Like Prof. Blanchard, I am glad to have Todd Epp back in the blogging game. So now let me welcome Todd back by critiquing this post where Todd argues that certain members of the South Dakota pro-life community believe "that wombs, eggs, and babies are commodities." Todd is careful in his language. He states that most pro-lifers believe otherwise. I don't know the people discussed by Todd's post, so I will not comment on their opinions, but if seeing human reproduction as a means of making money is problematic, I suggest Todd look into the attitudes of the reproductive industry, namely those in favor of easy abortion, fetal stem-cell research, and in vitro fertilization. Please note this post by Lucas Morel over at No Left Turns. Here a doctor, in the name of reproductive freedom, is wantonly killing a healthy growing human being so that two other laboratory created children can live. Stanley Kurtz comments (here and here) on the phenomena of "assisted reproduction" and how it alters how we think of both family and, in my opinion, humanity. Both Morel and Kurtz are commenting on this book, which I have not read but certainly will. It is indeed a brave new world.
Prof. Morel more directly connects the manipulation of human life to abortion. If people are indeed completely free to use their reproduction as they see fit and if the unborn have no moral status of note, then there is nothing wrong with turning reproduction into a commodity, with our parts and the babies they can make ready for sale. We can make money off of harvesting babies, just as we make money off of harvesting corn or cows. C.S. Lewis warned about this 60 years ago:
One of the questions before [the Conditioners] is whether this feeling for posterity (they know well how it is produced) shall be continued or not. However far they go back, or down, they can find no ground to stand on. Every motive they try to act on becomes at once petitio. It is not that they are bad men. They are not men at all. Stepping outside the Tao, they have stepped into the void. Nor are their subjects necessarily unhappy men. They are not men at all: they are artefacts. Man's final conquest has proved to be the abolition of Man. (snip)

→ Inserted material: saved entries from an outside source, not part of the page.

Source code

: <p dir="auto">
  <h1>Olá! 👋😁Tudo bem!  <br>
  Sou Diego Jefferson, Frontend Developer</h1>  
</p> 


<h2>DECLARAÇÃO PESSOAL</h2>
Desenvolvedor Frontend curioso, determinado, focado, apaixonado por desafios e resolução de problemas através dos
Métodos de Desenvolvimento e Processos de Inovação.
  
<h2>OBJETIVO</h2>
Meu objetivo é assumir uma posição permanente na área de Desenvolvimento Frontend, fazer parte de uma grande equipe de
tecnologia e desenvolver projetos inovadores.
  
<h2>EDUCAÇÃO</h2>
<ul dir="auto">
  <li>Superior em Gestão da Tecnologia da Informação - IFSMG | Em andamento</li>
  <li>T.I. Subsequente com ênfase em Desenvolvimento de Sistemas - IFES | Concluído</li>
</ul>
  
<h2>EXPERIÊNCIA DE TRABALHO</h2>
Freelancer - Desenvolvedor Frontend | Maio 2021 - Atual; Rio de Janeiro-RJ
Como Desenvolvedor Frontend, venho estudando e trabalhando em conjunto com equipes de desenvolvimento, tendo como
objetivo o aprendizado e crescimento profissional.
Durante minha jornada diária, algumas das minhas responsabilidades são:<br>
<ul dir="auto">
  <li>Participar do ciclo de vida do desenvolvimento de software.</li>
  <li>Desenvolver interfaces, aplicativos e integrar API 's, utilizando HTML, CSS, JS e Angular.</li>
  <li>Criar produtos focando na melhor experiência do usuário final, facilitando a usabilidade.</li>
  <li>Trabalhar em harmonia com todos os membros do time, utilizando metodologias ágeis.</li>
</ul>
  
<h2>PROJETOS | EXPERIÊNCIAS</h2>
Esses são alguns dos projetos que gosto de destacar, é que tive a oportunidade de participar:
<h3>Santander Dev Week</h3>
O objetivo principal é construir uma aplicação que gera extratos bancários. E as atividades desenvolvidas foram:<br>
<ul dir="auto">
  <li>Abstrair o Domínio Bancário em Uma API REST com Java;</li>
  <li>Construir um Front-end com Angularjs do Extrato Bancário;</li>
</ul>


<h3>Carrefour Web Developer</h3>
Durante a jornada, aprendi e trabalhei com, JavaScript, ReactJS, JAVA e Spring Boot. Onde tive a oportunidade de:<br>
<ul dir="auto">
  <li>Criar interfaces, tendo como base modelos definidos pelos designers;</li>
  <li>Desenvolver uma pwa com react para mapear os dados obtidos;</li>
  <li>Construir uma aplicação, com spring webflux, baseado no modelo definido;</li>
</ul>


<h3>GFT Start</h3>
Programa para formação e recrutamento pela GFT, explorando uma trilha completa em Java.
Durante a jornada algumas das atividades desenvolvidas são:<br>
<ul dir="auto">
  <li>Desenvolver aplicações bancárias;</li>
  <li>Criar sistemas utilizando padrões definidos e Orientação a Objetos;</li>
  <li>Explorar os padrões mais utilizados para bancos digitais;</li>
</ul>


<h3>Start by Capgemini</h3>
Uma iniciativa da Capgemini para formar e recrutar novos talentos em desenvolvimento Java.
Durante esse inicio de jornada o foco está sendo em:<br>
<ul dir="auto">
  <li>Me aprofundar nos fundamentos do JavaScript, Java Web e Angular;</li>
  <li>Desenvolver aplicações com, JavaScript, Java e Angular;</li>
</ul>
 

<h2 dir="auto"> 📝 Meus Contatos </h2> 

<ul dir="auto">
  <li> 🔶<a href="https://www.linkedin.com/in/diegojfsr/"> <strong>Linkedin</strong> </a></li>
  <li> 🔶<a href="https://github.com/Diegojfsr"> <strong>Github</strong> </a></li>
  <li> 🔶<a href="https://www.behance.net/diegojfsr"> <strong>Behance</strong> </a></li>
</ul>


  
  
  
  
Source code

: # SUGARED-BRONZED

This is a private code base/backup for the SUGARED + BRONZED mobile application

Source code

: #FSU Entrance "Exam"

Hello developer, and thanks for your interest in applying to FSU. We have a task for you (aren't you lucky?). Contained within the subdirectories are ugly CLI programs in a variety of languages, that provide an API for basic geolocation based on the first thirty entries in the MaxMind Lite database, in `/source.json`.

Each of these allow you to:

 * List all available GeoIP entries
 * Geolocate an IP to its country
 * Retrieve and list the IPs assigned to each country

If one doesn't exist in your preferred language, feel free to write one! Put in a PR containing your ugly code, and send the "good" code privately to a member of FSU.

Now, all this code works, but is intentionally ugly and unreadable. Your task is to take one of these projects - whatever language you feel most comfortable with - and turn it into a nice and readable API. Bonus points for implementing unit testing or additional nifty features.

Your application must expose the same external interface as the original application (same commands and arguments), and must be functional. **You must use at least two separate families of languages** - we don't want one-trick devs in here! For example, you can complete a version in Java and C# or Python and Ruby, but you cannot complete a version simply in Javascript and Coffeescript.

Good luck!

We may legitimately hope that among the impulses which arise in minds thus emptied of all `rational' or `spiritual' motives, some will be benevolent. I am very doubtful myself whether the benevolent impulses, stripped of that preference and encouragement which the Tao teaches us to give them and left to their merely natural strength and frequency as psychological events, will have much influence. I am very doubtful whether history shows us one example of a man who, having stepped outside traditional morality and attained power, has used that power benevolently.